LSAT Retake Calculator
Should you retake? Enter your current LSAT, target score, and GPA. We project your odds at the T25 before and after the retake, then tell you whether to sit, consider, or retake. Free, no signup. Powered by ABA 509 admissions data.
Enter your current and target LSAT, plus GPA, to see how a retake moves your odds.
Frequently asked questions
- How many points do retakers typically gain?
- LSAC publishes retaker statistics each cycle. Average gain on a second attempt is roughly 2 to 3 points. About 30% of retakers improve by 5 or more points; about 15% score lower than their first attempt. Most of the gain comes from familiarity with timing and section transitions, not raw skill jumps. Plan your retake assuming 2 to 3 points of gain: anything more is upside, anything less means you should rethink your study plan before sitting again.

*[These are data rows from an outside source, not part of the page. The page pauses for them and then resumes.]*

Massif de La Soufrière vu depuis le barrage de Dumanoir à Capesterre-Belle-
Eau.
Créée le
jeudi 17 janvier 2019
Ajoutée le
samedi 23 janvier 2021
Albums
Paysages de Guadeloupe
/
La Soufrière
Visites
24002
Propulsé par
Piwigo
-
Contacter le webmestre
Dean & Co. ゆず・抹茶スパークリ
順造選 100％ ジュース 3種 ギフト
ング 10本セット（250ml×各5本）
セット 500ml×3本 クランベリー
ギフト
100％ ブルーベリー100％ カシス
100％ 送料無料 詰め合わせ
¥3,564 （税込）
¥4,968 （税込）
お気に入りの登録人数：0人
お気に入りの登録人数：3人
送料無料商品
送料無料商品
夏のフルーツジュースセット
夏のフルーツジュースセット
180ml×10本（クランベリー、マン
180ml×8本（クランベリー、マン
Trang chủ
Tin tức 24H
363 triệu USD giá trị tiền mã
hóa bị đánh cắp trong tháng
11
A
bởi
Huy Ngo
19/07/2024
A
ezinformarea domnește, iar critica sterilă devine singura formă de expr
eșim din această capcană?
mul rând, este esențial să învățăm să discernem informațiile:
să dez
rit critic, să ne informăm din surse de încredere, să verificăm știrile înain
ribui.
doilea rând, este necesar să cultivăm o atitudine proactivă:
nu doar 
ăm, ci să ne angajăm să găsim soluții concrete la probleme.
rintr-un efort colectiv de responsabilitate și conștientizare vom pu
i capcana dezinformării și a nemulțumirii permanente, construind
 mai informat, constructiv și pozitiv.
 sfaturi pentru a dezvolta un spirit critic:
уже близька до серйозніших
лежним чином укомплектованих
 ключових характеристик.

- Does retaking the LSAT hurt my application?
- Schools see every LSAT score on your file (LSAC reports them all), but they report only the highest score to the ABA for their median calculation. This makes "super-scoring" the de facto standard: admissions committees focus on your highest score for ranking purposes. A second attempt with no improvement is mildly bad signal; a third attempt with no improvement looks worse. There is no formal cap, but most schools weight your highest score heavily and the trend matters less than the peak.
- When does retaking NOT make sense?
- Three scenarios: (1) you are already at or above your target schools' 75th percentile, where the marginal gain is small relative to the risk of a lower score. (2) Your current score is within 1 to 2 points of your target, where the model already gives a strong probability and a retake has diminishing returns. (3) You do not have time to study substantively before the next sitting; a retake without 2 to 3 months of additional prep usually returns a similar or lower score. The calculator above flags these cases as "sit" recommendations.

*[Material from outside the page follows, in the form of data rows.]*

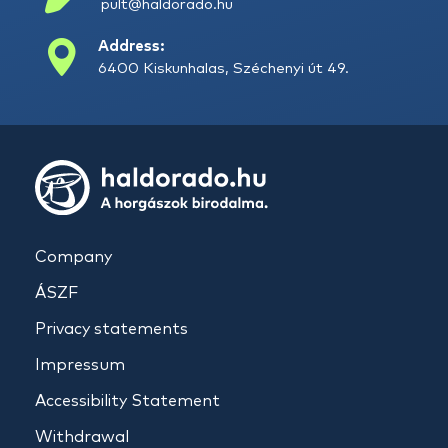
pult@haldorado.hu
Address:
6400 Kiskunhalas, Széchenyi út 49.
Company
ÁSZF
Privacy statements
Impressum
Accessibility Statement
Withdrawal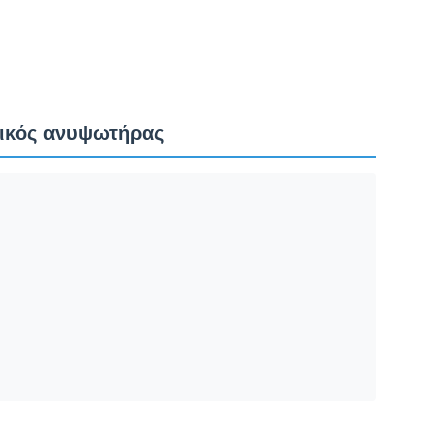
ρικός ανυψωτήρας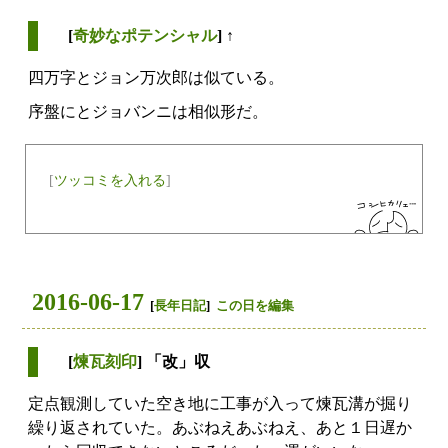
[
奇妙なポテンシャル
] ↑
四万字とジョン万次郎は似ている。
序盤にとジョバンニは相似形だ。
[
ツッコミを入れる
]
2016-06-17
[
長年日記
]
この日を編集
[
煉瓦刻印
] 「改」収
定点観測していた空き地に工事が入って煉瓦溝が掘り
繰り返されていた。あぶねえあぶねえ、あと１日遅か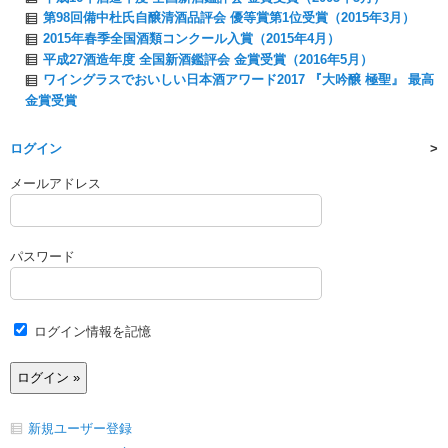
第98回備中杜氏自醸清酒品評会 優等賞第1位受賞（2015年3月）
2015年春季全国酒類コンクール入賞（2015年4月）
平成27酒造年度 全国新酒鑑評会 金賞受賞（2016年5月）
ワイングラスでおいしい日本酒アワード2017 『大吟醸 極聖』 最高
金賞受賞
ログイン
メールアドレス
パスワード
ログイン情報を記憶
新規ユーザー登録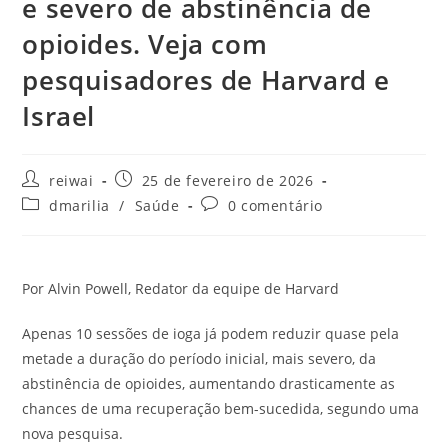
e severo de abstinência de
opioides. Veja com
pesquisadores de Harvard e
Israel
Autor
Post
reiwai
25 de fevereiro de 2026
do
publicado:
Categoria
Comentários
dmarilia
/
Saúde
0 comentário
post:
do
do
post:
post:
Por Alvin Powell, Redator da equipe de Harvard
Apenas 10 sessões de ioga já podem reduzir quase pela
metade a duração do período inicial, mais severo, da
abstinência de opioides, aumentando drasticamente as
chances de uma recuperação bem-sucedida, segundo uma
nova pesquisa.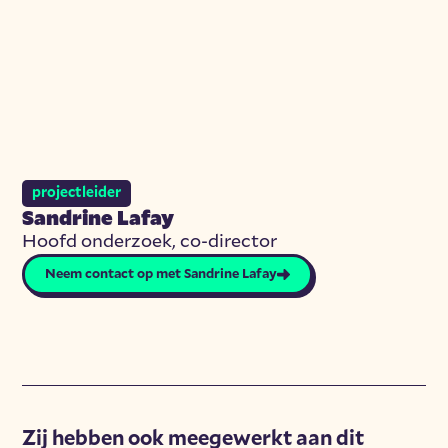
projectleider
Sandrine Lafay
Hoofd onderzoek, co-director
Neem contact op met Sandrine Lafay
Zij hebben ook meegewerkt aan dit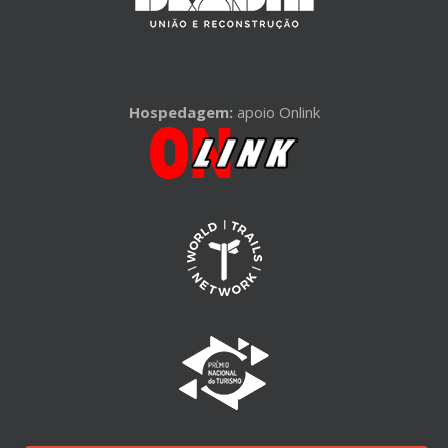
Hospedagem:
apoio Onlink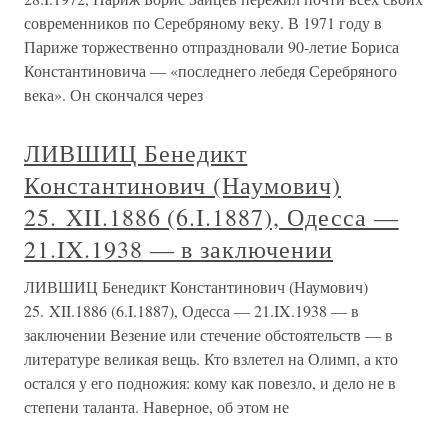
современников по Серебряному веку. В 1971 году в
Париже торжественно отпраздновали 90-летие Бориса
Константиновича — «последнего лебедя Серебряного
века». Он скончался через
ЛИВШИЦ Бенедикт
Константинович (Наумович)
25. XII.1886 (6.I.1887), Одесса —
21.IX.1938 — в заключении
ЛИВШИЦ Бенедикт Константинович (Наумович)
25. XII.1886 (6.I.1887), Одесса — 21.IX.1938 — в
заключении Везение или стечение обстоятельств — в
литературе великая вещь. Кто взлетел на Олимп, а кто
остался у его подножия: кому как повезло, и дело не в
степени таланта. Наверное, об этом не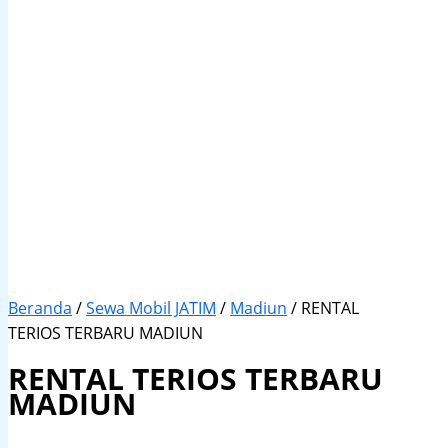
Beranda
/
Sewa Mobil JATIM
/
Madiun
/ RENTAL
TERIOS TERBARU MADIUN
RENTAL TERIOS TERBARU
MADIUN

- How is the projected probability calculated?
- For your target LSAT, we run the same admissions model used in our admissions-probability calculator: calibrated using each school's reported percentile spread, with GPA factored in alongside LSAT. The "current" and "projected" probabilities you see are averaged across the T25 (top 25 schools) by default. Pro users can run the same projection against their specific target school list rather than the T25 average.

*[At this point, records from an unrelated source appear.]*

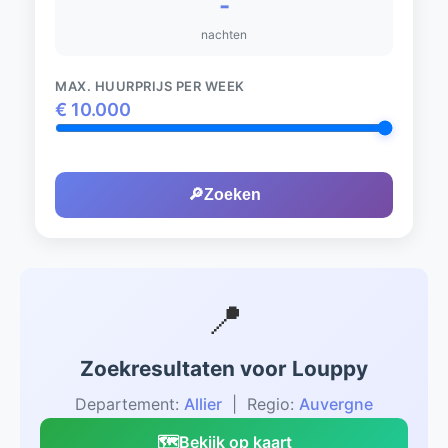
-
nachten
MAX. HUURPRIJS PER WEEK
€
10.000
🔎
Zoeken
📍
Zoekresultaten voor Louppy
Departement:
Allier
| Regio:
Auvergne
🗺️
Bekijk op kaart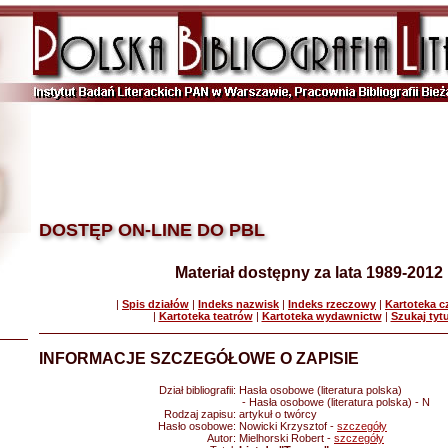
DOSTĘP ON-LINE DO PBL
Materiał dostępny za lata 1989-2012
|
Spis działów
|
Indeks nazwisk
|
Indeks rzeczowy
|
Kartoteka 
|
Kartoteka teatrów
|
Kartoteka wydawnictw
|
Szukaj tyt
INFORMACJE SZCZEGÓŁOWE O ZAPISIE
Dział bibliografii:
Hasła osobowe (literatura polska)
- Hasła osobowe (literatura polska) - N
Rodzaj zapisu:
artykuł o twórcy
Hasło osobowe:
Nowicki Krzysztof -
szczegóły
Autor:
Mielhorski Robert -
szczegóły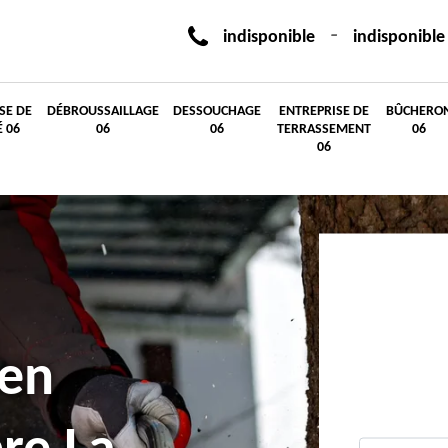
-
indisponible
indisponible
SE DE
DÉBROUSSAILLAGE
DESSOUCHAGE
ENTREPRISE DE
BÛCHERO
É 06
06
06
TERRASSEMENT
06
06
 en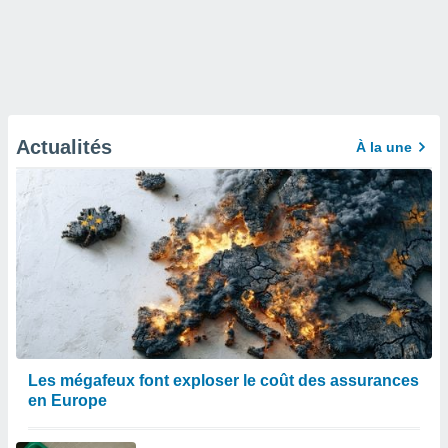
Actualités
À la une
Les mégafeux font exploser le coût des assurances
en Europe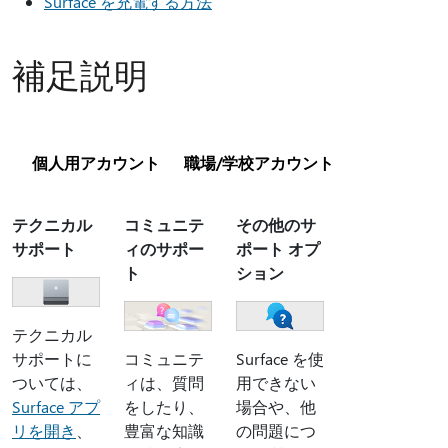
Surface を充電する方法
補足説明
個人用アカウント
職場/学校アカウント
テクニカル
コミュニテ
その他のサ
サポート
ィのサポー
ポート オプ
ト
ション
テクニカル
サポートに
コミュニテ
Surface を使
ついては、
ィは、質問
用できない
Surface アプ
をしたり、
場合や、他
リを開き
、
豊富な知識
の問題につ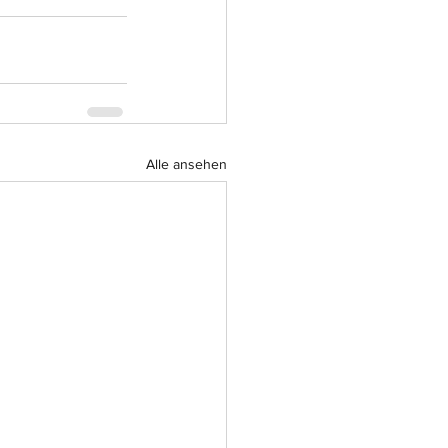
Alle ansehen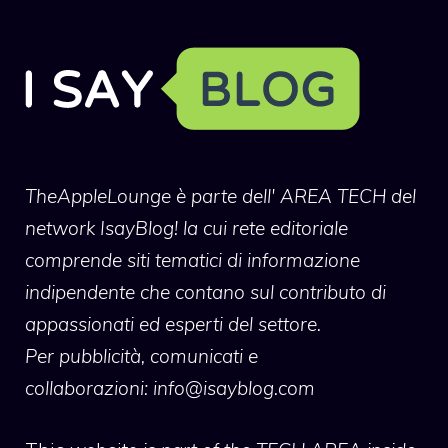
TheAppleLounge
è parte dell' AREA TECH del
network IsayBlog! la cui rete editoriale
comprende siti tematici di informazione
indipendente che contano sul contributo di
appassionati ed esperti del settore.
Per pubblicità, comunicati e
collaborazioni:
info@isayblog.com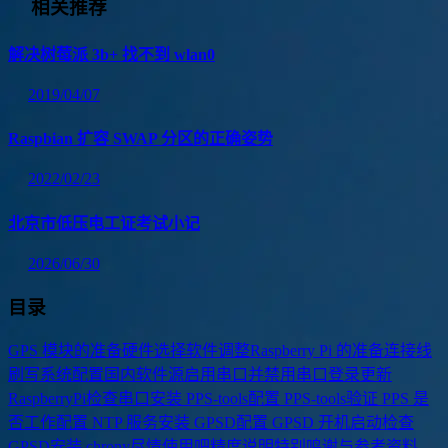
相关推荐
解决树莓派 3b+ 找不到 wlan0
2019/04/07
Raspbian 扩容 SWAP 分区的正确姿势
2022/02/23
北京市低压电工证考试小记
2026/06/30
目录
GPS 模块的准备
硬件选择
软件调整
Raspberry Pi 的准备
连接线
刷写系统
配置国内软件源
启用串口并禁用串口登录
更新
RaspberryPi
检查串口
安装 PPS-tools
配置 PPS-tools
验证 PPS 是
否工作
配置 NTP 服务
安装 GPSD
配置 GPSD 开机启动
检查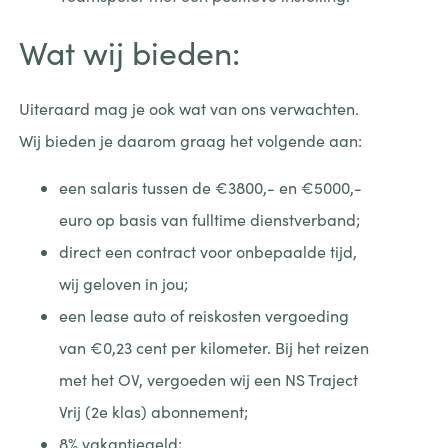
Wat wij bieden:
Uiteraard mag je ook wat van ons verwachten.
Wij bieden je daarom graag het volgende aan:
een salaris tussen de €3800,- en €5000,-
euro op basis van fulltime dienstverband;
direct een contract voor onbepaalde tijd,
wij geloven in jou;
een lease auto of reiskosten vergoeding
van €0,23 cent per kilometer. Bij het reizen
met het OV, vergoeden wij een NS Traject
Vrij (2e klas) abonnement;
8% vakantiegeld;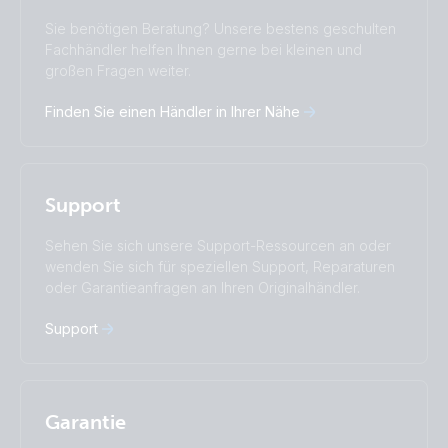
Change language
Sie benötigen Beratung? Unsere bestens geschulten
Čeština
Dansk
Fachhändler helfen Ihnen gerne bei kleinen und
Deutsch
English
großen Fragen weiter.
Español
Français
Finden Sie einen Händler in Ihrer Nähe
Italiano
Magyar
I agree to receive the newsletter and accept the
Nederlands
Norsk
Privacy Policy.
Polskie
Português
Română
Slovenščina
Subscribe
Support
Suomalainen
Svenska
Türkçe
Ελληνικά
Sehen Sie sich unsere Support-Ressourcen an oder
wenden Sie sich für speziellen Support, Reparaturen
Русский
Українська
oder Garantieanfragen an Ihren Originalhändler.
中國人
Support
Garantie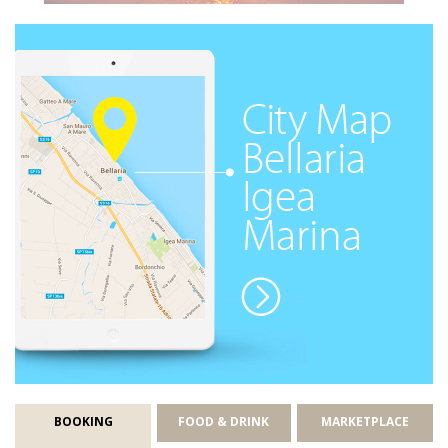
BOOKING
FOOD & DRINK
MARKETPLACE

- How many times can I take the LSAT?
- LSAC limits you to 3 attempts per testing year, 5 attempts in five years, and 7 attempts total over your lifetime. Cancellations count toward these limits. If you are considering a third or fourth attempt, the marginal gain has to be substantial: both because of the cap and because admissions committees scrutinize repeat-retaker patterns. The calculator does not enforce these limits, but factor them into your decision.